> _Extract provided_:
☆ ☆ ☆
Reorder/remove multiple columns
Select Edit columns/Re-order / remove columns…
from the All
column. Change the order by dragging them to the top or bottom or delete them by dragging them to the right field.
Facets
Facets allow viewing all occurring values for a column. Through this list, the dataset can be filtered to only show rows with the selected value included.
Facet types
Text facet
The most basic form is the text facet. Like every operation we can apply to a column, we click on the arrow left to Title
and select Facet/Text facet
.
On the left, we now see a unique list of all titles. The numbers indicate how many times this word appears. If we select count
from the header the list is ordered by this number. In order to export this list, we can click on the 17 choices
link in the header.
One big advantage of OpenRefine is to filter the list of viewed items. This allows to apply operations to a subset of the dataset and also to export only a fraction of rows.
In this example, we use it to remove duplicates: Sort by count
and click on the first item (Ulysses' Gaze
). Since we can only remove all viewed rows in OpenRefine we need to make one item differ from the other. Do that by clicking on the flag icon at the beginning of the row. Next, select from the All
column Facet/Facet by flag
. In order to remove all currently visible rows, select Edit rows/Remove all matching rows
for the All
column.
☆ ☆ ☆
> _Data supplied_:
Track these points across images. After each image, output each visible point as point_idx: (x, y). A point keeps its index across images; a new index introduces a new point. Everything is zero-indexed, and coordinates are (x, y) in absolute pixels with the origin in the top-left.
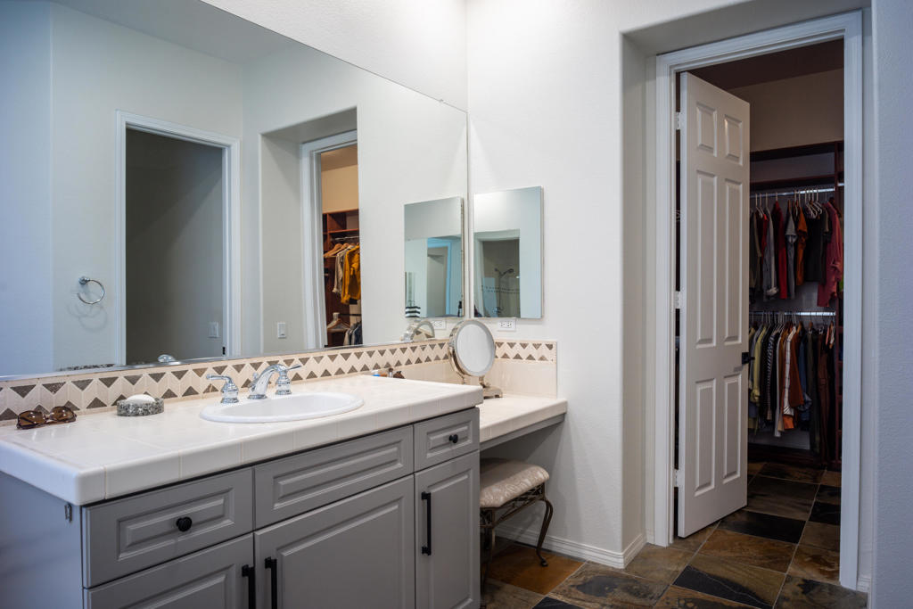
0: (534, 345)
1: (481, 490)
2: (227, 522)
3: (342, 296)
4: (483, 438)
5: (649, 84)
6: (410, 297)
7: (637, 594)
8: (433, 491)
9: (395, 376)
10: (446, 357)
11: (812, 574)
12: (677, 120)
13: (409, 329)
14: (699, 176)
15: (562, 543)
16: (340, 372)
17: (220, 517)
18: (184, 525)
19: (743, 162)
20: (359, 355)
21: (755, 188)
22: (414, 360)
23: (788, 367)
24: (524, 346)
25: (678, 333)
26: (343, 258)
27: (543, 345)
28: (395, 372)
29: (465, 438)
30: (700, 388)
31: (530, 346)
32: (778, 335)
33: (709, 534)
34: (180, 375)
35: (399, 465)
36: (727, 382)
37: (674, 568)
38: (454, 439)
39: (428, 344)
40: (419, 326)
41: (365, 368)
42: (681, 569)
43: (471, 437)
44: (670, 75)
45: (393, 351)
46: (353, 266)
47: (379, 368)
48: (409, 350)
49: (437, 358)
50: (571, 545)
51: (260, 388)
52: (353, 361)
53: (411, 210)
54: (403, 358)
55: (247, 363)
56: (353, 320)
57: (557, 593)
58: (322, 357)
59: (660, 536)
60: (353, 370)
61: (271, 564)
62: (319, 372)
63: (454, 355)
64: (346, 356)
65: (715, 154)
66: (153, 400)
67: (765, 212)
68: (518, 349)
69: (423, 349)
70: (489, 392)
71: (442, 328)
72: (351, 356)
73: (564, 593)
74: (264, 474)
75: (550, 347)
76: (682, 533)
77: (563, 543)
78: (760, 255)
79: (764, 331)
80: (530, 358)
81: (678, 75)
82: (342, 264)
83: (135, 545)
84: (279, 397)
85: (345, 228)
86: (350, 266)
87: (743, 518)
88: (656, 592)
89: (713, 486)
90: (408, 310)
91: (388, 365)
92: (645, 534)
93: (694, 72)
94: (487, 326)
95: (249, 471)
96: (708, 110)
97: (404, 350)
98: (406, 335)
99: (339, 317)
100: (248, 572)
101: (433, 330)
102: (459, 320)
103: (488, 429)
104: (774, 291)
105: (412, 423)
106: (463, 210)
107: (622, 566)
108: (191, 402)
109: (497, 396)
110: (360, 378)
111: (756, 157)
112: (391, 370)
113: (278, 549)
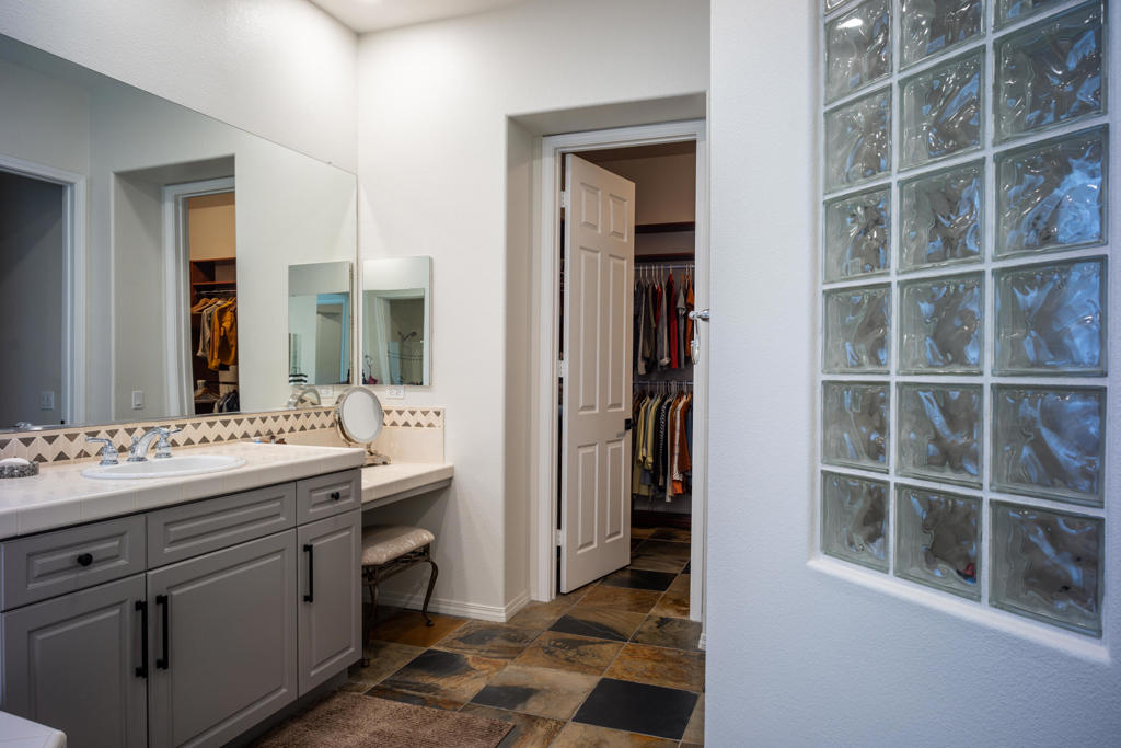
☆ ☆ ☆
> _Work instructions_:
A. Answer these questions from the OpenRefine guide:
(i) What do facets let you view?
(ii) What do the numbers in the text facet list show?
(iii) Which menu option removes all currently visible rows?
B. From the OpenRefine guide, write out the part that opens with the words containing "Reorder/remove multiple columns" and closes with "selected value included.".

> _Answers for the tasks_:
A.
(i) All occurring values for a column.
(ii) How many times each word appears.
(iii) Edit rows/Remove all matching rows.

B.
Reorder/remove multiple columns
Select Edit columns/Re-order / remove columns…
from the All
column. Change the order by dragging them to the top or bottom or delete them by dragging them to the right field.
Facets
Facets allow viewing all occurring values for a column. Through this list, the dataset can be filtered to only show rows with the selected value included.